Plaintiff has demonstrated an adequate ability to articulate his position pro se with the resources available to him. The Court notes that plaintiff has filed numerous actions in proper person recently, reflecting a continuing ability to litigate in proper person. It further does not appear that plaintiff's underlying claims have a substantial likelihood of success. Viewing these factors together, the Court does not find that exceptional circumstances exist that would warrant requesting a private attorney to voluntarily take the case.
IT THEREFORE IS ORDERED that the Clerk of Court shall file the complaint and that the complaint is DISMISSED without prejudice, subject to an opportunity to amend the complaint within thirty (30) days of entry of this order to correct the deficiencies identified in this order, to the extent possible.

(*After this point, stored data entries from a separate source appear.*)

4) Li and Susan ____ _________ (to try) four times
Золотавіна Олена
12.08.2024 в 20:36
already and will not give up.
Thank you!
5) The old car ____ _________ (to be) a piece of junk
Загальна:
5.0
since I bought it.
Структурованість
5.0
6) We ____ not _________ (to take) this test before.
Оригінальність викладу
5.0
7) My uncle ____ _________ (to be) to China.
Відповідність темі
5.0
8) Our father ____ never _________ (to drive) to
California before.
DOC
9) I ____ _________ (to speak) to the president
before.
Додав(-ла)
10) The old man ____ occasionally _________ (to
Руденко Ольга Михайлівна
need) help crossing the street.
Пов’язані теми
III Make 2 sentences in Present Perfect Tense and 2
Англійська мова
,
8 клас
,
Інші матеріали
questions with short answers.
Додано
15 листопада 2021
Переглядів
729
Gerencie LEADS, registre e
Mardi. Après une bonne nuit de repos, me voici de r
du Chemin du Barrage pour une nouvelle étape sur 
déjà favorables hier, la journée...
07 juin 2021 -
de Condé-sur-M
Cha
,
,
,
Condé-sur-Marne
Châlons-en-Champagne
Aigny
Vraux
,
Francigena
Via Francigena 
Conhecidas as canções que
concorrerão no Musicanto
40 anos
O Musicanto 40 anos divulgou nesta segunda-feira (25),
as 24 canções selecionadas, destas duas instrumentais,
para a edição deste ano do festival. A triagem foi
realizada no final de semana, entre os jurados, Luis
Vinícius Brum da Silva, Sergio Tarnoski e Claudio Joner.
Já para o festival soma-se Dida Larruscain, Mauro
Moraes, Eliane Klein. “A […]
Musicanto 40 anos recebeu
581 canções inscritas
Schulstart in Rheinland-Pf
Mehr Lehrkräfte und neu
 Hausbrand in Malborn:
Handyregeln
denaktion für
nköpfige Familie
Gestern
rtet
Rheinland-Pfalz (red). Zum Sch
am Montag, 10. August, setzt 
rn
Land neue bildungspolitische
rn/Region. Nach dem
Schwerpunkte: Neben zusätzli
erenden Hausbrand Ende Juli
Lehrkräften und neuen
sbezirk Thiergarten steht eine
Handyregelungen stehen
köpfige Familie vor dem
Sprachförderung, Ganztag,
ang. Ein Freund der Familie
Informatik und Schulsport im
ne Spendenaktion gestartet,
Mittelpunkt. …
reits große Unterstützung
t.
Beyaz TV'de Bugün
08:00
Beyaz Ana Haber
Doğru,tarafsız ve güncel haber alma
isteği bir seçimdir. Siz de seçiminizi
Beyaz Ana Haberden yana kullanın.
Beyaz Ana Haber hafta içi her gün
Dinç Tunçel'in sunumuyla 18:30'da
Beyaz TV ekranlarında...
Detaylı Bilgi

IT FURTHER IS ORDERED that final judgment will be entered dismissing this action, without further advance notice, if plaintiff does not timely mail for filing an amended complaint correcting the deficiencies identified in this order or if any amended complaint filed does not correct the deficiencies.
IT FURTHER IS ORDERED that, on any such amended complaint filed, plaintiff shall clearly title the amended complaint as an amended complaint by placing the word "AMENDED" immediately above "Civil Rights Complaint" on page 1 in the caption and shall place the docket number, 3:13-cv-00392-RCJ-WGC, above the word "AMENDED" in the space for "Case No." Under Local Rule LR 15-1, any amended complaint filed must be complete in itself without reference to prior filings. Thus, any allegations, parties, or requests for relief from prior papers that are not carried forward in the amended complaint no longer will be before the Court.
IT FURTHER IS ORDERED that the Clerk shall file the motions submitted with the complaint, that both motions are DENIED, and that the Clerk shall reflect the denial of the motions by this order on the docket as per the Clerk's current practice for such matters.